[Body or hand keypoint data]
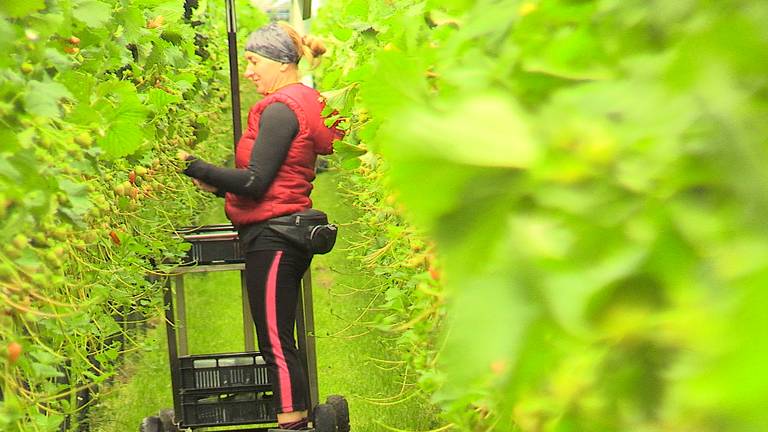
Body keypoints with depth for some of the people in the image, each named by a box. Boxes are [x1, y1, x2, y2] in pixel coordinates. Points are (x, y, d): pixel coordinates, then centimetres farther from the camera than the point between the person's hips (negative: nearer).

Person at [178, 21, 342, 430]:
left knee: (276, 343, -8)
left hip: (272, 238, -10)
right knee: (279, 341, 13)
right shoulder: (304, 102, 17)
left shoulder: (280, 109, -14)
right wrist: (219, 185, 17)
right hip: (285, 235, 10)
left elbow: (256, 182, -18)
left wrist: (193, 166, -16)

==

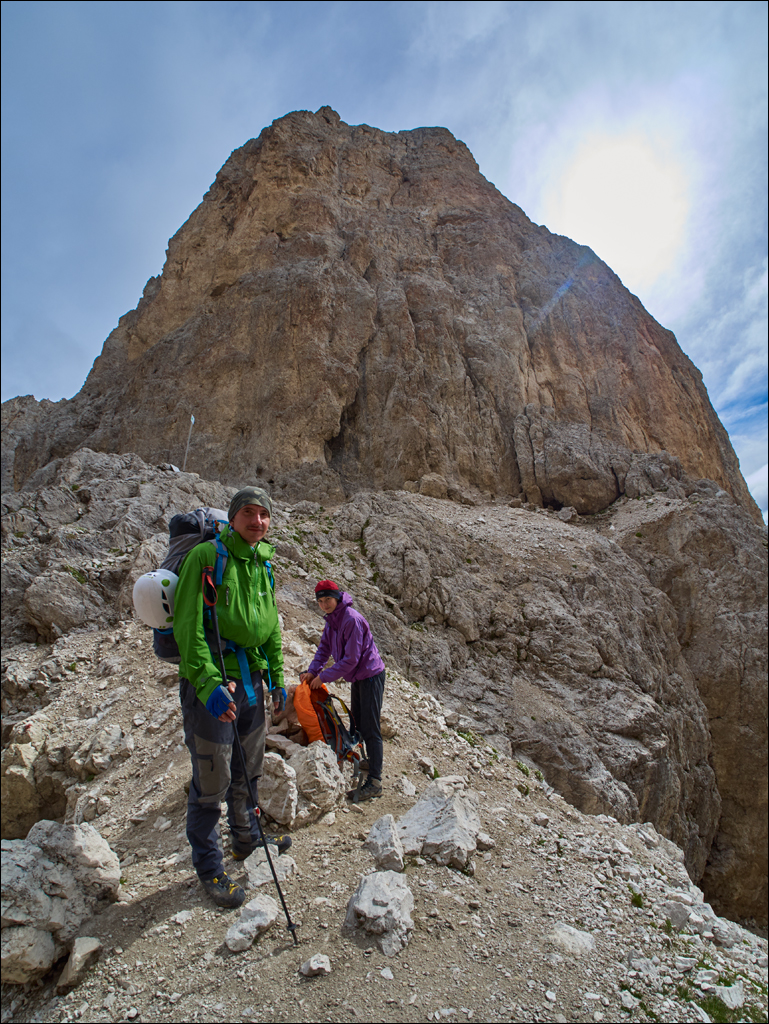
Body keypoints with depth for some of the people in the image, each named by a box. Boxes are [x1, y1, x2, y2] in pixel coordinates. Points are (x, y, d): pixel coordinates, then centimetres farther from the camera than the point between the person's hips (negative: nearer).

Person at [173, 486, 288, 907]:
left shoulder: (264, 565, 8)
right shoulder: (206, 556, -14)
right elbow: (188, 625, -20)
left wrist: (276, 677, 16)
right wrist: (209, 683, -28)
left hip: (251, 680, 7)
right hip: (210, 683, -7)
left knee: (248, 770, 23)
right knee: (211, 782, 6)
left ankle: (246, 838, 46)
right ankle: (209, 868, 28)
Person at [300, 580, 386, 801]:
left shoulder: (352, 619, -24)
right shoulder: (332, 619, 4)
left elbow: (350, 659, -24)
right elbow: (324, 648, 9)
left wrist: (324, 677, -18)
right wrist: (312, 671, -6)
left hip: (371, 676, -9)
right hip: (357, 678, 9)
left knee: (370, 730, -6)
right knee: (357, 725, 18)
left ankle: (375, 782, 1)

What needs to be done:
Rewrite the data above, beginning at the line that contains "right hip: (210, 683, -7)" and stopping after the line that contains "left ankle: (375, 782, 1)", with every keypoint value (the x and y coordinates and the depth) multiplied by 0.7 and rounded to whole numbers, halves up. Reproduce all other lines in this range, including the box coordinates, unchanged.

Answer box:
right hip: (147, 478, -5)
left knee: (174, 539, 16)
right knee: (148, 547, 4)
left ankle: (172, 587, 32)
right ankle: (146, 608, 20)
Person at [300, 580, 386, 801]:
left shoulder: (246, 433, -17)
right shoulder: (232, 433, 3)
left elbow: (245, 461, -17)
right elbow: (227, 454, 6)
left wrist: (227, 474, -13)
right wrist: (218, 470, -4)
left hip: (260, 473, -6)
right hip: (250, 475, 6)
left knee: (259, 511, -4)
right knee: (250, 508, 13)
left ankle: (263, 547, 1)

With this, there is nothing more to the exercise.